Antonio Ponzano, Ponzoni or Bonzone (died 1602, in Munich) was an Italian Mannerist painter active in the 16th century.

His birthplace is unknown - it may have been Venice, since he was influenced by the Venetian style. He was a studio assistant to Giulio Licinio in 1565 at the court of Maximilian II, Holy Roman Emperor in Vienna. Between 1550 and 1600 a large number of Italian painters moved to the Wittelsbach ducal court. Major banking families such as the Fuggers were also major art patrons - Ponzano himself was an assistant to Friedrich Sustris between 1569 and 1573 in Augsburg, where Sustris was working for Hans Fugger. Between 1585 and 1597 Ponzano was at the court in Munich.

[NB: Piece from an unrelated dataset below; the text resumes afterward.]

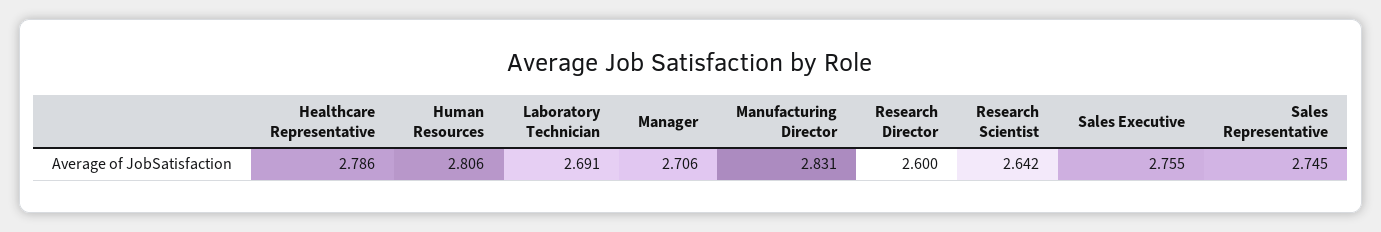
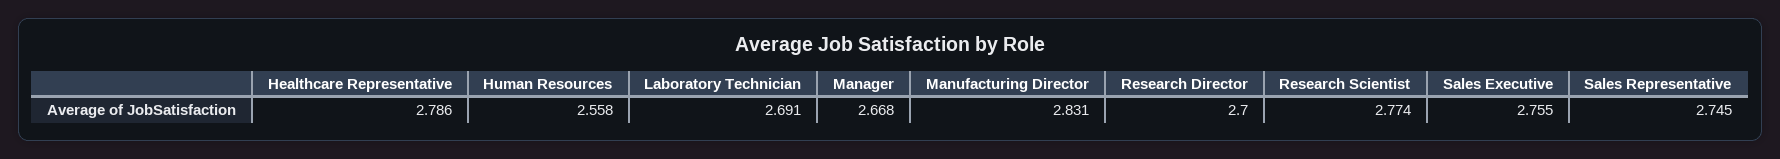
Human Resources: 2.806 -> 2.558
Manager: 2.706 -> 2.668
Research Director: 2.6 -> 2.7
Research Scientist: 2.642 -> 2.774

Some of Ponzano's 1570-1572 paintings with 'grottesche' survive in the Fugger palace in Augsburg, as well as some of his studio work for Sustris. He also assisted Sustris and Alessandro Scalzi (known as Il Paduano) on their 1580 work at Trausnitz Castle at Landshut - there Ponzano worked on the lodges in the castle, creating scenes of mythological love affairs. Sustris designed the Grottenhof at the Munich Residenz, with the shells and grotesques painted by Ponzano and the Dutchman Pieter de Witte.